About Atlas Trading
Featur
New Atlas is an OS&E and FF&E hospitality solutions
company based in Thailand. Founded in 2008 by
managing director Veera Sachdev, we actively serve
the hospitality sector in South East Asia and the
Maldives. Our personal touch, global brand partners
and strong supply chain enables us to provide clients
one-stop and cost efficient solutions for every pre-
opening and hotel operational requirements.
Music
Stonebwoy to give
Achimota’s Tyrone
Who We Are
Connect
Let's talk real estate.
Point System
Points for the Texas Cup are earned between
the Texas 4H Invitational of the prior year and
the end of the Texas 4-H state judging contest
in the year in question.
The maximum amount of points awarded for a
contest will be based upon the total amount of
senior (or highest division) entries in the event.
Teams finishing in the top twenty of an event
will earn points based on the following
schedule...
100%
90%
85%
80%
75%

---+---

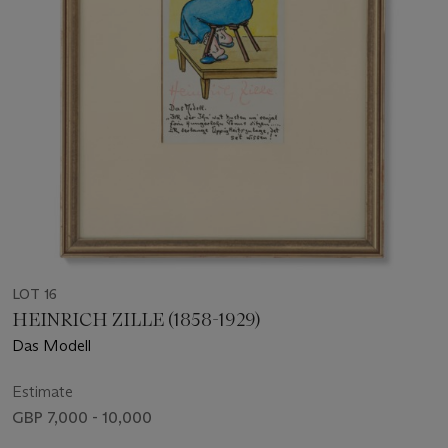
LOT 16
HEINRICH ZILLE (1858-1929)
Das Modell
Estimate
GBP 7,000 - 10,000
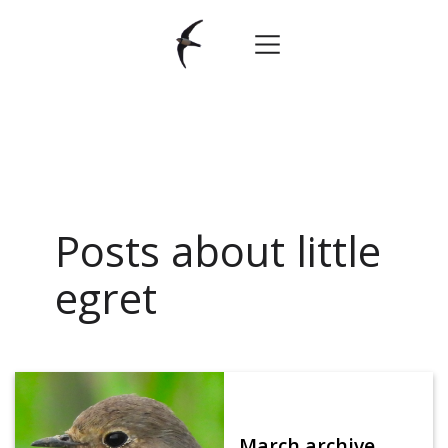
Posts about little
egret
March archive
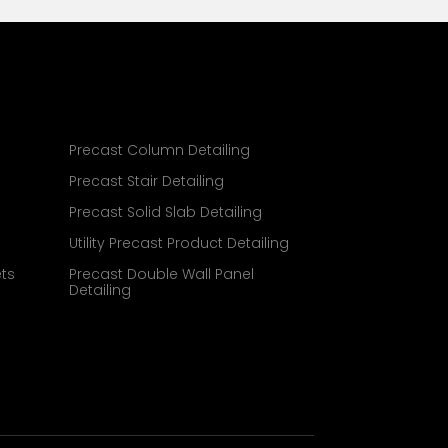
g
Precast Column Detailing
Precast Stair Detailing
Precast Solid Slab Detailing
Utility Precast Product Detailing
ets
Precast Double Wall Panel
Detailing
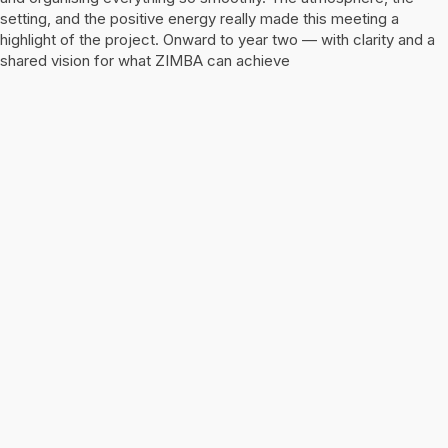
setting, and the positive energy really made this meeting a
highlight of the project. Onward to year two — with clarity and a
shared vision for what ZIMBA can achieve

---+---

The problem: Starting at the line that has "Posts about little" and ending after the line that has "shared vision for what ZIMBA can achieve", lay out the lines of the entries as a JSON list of strings, one string per line. Omit blank lines and leave the pictures out.

Task solution:
[
  "Posts about little",
  "egret",
  "March archive",
  "g",
  "Precast Column Detailing",
  "Precast Stair Detailing",
  "Precast Solid Slab Detailing",
  "Utility Precast Product Detailing",
  "ets",
  "Precast Double Wall Panel",
  "Detailing",
  "setting, and the positive energy really made this meeting a",
  "highlight of the project. Onward to year two — with clarity and a",
  "shared vision for what ZIMBA can achieve"
]